As he stopped in front of her, she felt a blast of pure, unadulterated lust. For the first time in her life her body got wickedly hot. Hot and wet.
Pure, raw, animal chemistry. Whatever he had, she wanted.
On impulse her hands went to the lapels of his jacket, and she tried to pull him down to her mouth. He captured both her wrists in one of his hands. “Easy.”
She struggled against his hold, and when she couldn’t get free she arched her back. Her breasts strained against her T-shirt, and she rubbed her thighs together, anticipating what it would feel like to have him between them. “Sweet Jesus,” he muttered. She smiled up at him, relishing the sudden hunger in his face.
Wrath was dumbfounded. And he wasn’t a vampire who got struck stupid very often.
This half-human was the hottest thing he’d ever gotten anywhere near. And he’d cozied up to a lightning strike once or twice before.
This abridged passage, from J. R. Ward’s Dark Lover, is representative of a female erotical illusion that has rocketed to the top of best-seller lists and the heights of box office sales: paranormal romance.

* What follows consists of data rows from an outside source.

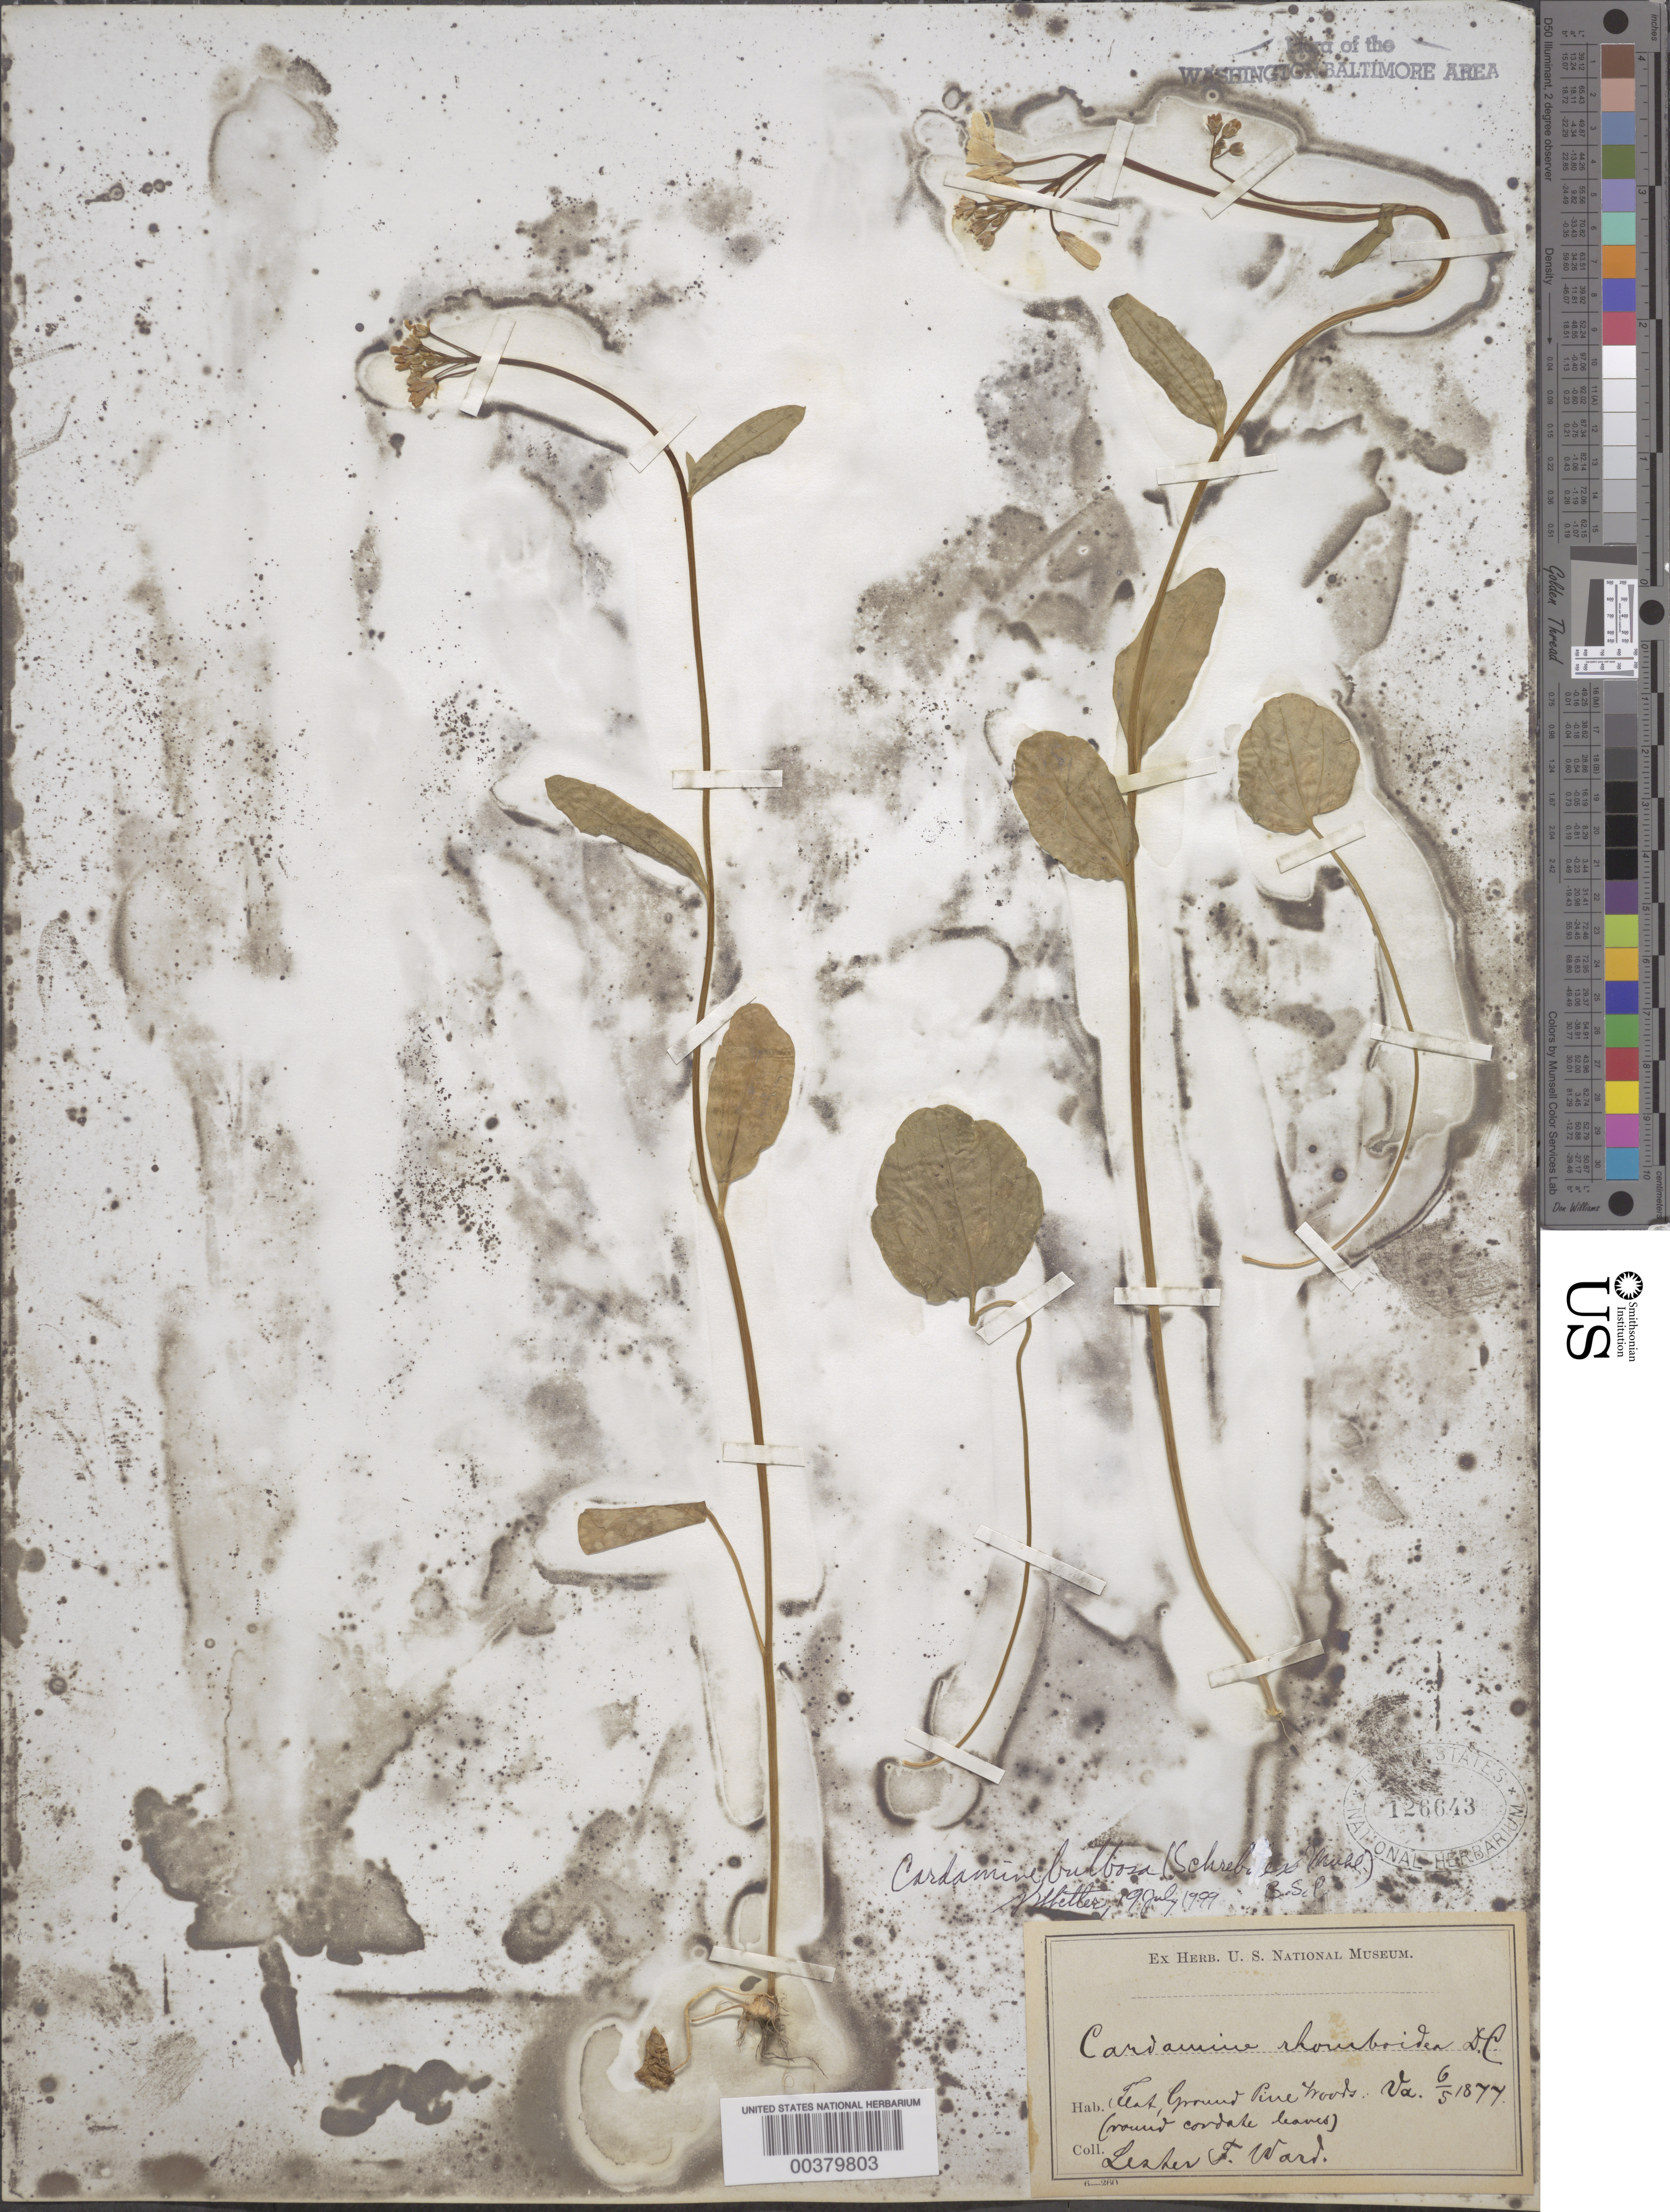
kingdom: Plantae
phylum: Tracheophyta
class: Magnoliopsida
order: Brassicales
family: Brassicaceae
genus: Cardamine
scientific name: Cardamine bulbosa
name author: (Schreb. ex Muhl.) Britton et al.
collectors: L. F. Ward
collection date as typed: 06 May 1877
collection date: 1877-05-06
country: United States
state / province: Virginia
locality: Test ground, pine woods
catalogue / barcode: US 126643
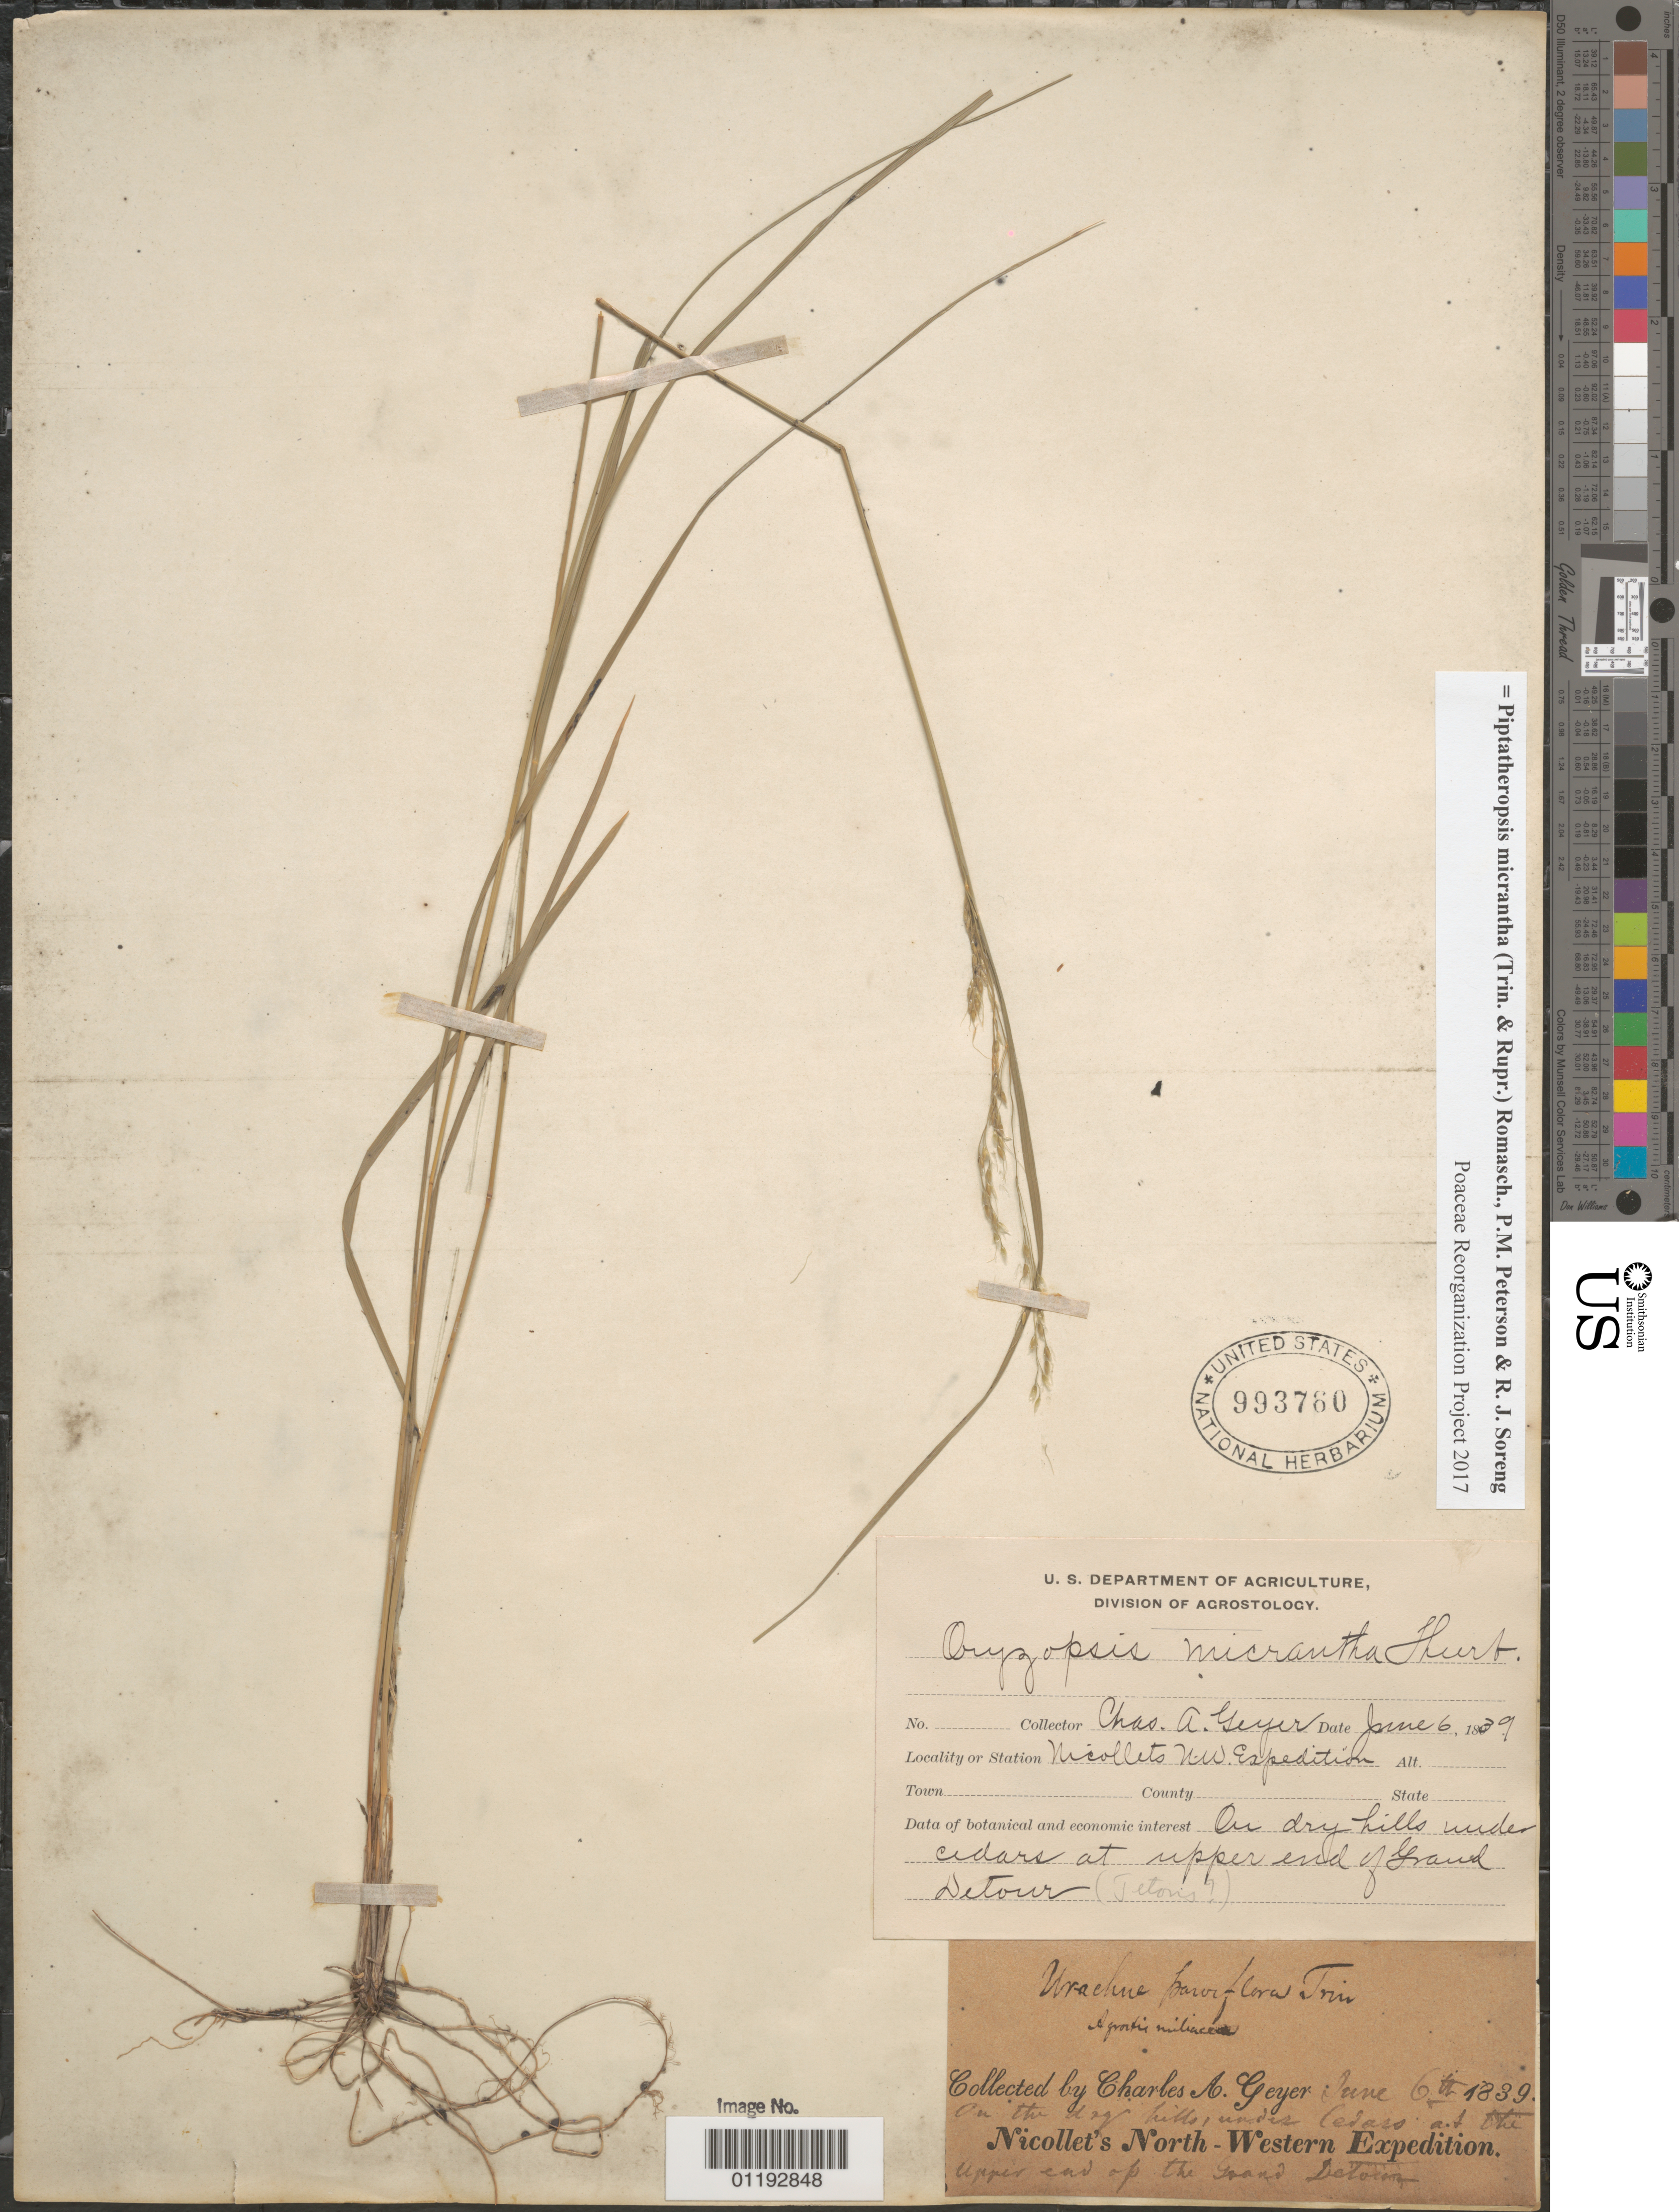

Over the past decade, sexy vampires, lusty werewolves, and a wide variety of supernatural beasties have replaced mere mortals as the most popular romance heroes and heroines. Stephenie Meyer leads the pack of paranormal authors with her Twilight series of novels about a pretty high school senior named Bella Swan who must choose between angsty vampire hottie Edward Cullen and loyal werewolf hottie Jacob Black. Twilight is so popular that U.S. senator Amy Klobuchar asked Supreme Court nominee Elena Kagan if she belonged to Team Edward or Team Jacob. At times Meyer’s Web site has received more than a million visitors a day. The vast majority
of her fans are women.
The rapid rise of the paranormal in romance is largely due to an extraordinary variety of erotical illusions. The paranormal takes the psychological cues inherent to the genre and twists them into marvelous new variations that satisfy Miss Marple in deliciously fresh new ways. Paranormals are the cream cheese sushi of the female sexual brain.
Consider paranormal heroes: wizards, necromancers, werewolves, and—most common of all—vampires. These supernatural males are alphas among alphas. Vampires are exceptionally strong and powerful. They’re often immortal. They know how to fight and are willing to annihilate the competition. They are fully capable of protecting the ones they love from a range of mundane and otherworldly dangers. In most tellings, such as Laurell K. Hamilton’s Anita Blake series and Anne Rice’s Lestat series, vampires are fabulously wealthy, having acquired land and treasure across centuries. They’re prone to owning mansions and castles, and inevitably have far-flung networks of “old money” and behind-the-scenes power. The Validus vampires in F. E. Heaton’s Winter’s Kiss, for example, are a one-thousand-year-old vampire bloodline that influences European politics.
“Edward Cullen has, for millions of passion-starved better halves worldwide, become the undead embodiment of everything the contemporary schlub seems to have shed: danger, poetry, strength, speed, eternal devotion, and an insatiable hunger for the jugular,” complains Jeff Gordinier, the editor at large at Details magazine. “Meanwhile, the defanged mortal males of Earth, their rumps firmly planted in front of the flat-screen and their breath faintly fragrant of Pirate’s Booty, have become, thanks to Edward, one big collective cuckold.”